__Task statement__: Repeat only the stretch of lines below that runs from the line with "Rendered at 2001 by 1125 pixels." through the line with "Page size: 1626x1125.", unaltered.
*** Opening of Materials provided ***
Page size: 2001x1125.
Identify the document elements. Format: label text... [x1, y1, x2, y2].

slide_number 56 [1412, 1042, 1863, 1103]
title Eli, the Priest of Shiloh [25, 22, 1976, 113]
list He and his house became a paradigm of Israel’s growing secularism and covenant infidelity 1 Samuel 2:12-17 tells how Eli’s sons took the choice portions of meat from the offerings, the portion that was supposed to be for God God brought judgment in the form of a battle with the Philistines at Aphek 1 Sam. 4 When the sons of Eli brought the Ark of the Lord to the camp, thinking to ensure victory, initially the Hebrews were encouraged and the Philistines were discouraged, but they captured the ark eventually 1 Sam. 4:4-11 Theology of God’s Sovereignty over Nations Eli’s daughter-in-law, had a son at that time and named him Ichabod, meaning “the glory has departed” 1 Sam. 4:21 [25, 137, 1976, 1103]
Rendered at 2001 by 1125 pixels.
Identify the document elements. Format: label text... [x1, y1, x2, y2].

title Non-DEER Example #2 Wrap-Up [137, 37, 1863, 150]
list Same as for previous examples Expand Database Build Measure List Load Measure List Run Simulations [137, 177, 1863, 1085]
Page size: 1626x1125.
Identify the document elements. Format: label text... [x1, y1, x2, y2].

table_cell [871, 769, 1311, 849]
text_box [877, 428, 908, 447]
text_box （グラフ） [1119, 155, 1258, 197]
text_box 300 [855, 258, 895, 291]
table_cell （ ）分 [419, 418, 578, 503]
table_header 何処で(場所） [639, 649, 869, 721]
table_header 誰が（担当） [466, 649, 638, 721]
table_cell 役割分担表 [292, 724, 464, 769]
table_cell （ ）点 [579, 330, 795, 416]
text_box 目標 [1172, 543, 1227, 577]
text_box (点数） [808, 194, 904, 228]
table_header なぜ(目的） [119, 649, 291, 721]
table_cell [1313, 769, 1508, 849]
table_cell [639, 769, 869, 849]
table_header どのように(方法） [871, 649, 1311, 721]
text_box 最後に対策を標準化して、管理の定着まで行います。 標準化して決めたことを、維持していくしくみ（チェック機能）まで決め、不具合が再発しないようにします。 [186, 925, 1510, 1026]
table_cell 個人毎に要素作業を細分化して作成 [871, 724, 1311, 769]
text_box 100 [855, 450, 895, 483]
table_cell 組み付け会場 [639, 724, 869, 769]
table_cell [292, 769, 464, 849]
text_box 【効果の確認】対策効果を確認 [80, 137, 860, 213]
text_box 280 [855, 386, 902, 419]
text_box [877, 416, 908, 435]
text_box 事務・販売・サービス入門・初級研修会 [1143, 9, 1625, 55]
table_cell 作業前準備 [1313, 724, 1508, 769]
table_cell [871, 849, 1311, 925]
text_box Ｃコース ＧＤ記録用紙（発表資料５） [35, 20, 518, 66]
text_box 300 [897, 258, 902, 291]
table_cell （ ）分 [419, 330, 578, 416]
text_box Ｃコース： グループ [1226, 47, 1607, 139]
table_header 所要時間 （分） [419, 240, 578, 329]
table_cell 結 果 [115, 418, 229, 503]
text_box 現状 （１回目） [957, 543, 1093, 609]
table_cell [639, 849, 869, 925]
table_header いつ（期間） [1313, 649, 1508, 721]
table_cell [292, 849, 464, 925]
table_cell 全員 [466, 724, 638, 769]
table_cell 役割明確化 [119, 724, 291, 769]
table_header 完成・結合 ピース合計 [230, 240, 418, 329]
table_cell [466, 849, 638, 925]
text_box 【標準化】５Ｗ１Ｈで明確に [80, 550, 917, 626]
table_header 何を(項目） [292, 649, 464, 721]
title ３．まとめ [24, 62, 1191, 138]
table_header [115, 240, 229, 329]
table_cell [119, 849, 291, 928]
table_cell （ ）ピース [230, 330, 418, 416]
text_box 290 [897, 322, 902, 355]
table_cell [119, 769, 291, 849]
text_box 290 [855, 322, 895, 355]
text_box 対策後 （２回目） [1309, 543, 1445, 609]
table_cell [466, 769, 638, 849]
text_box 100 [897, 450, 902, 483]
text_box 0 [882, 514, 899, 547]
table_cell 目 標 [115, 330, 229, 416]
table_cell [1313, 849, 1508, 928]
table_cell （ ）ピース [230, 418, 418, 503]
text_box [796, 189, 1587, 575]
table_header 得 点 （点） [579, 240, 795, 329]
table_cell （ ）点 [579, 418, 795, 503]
*** Close of Materials provided ***
__Expected answer__:
Rendered at 2001 by 1125 pixels.
Identify the document elements. Format: label text... [x1, y1, x2, y2].

title Non-DEER Example #2 Wrap-Up [137, 37, 1863, 150]
list Same as for previous examples Expand Database Build Measure List Load Measure List Run Simulations [137, 177, 1863, 1085]
Page size: 1626x1125.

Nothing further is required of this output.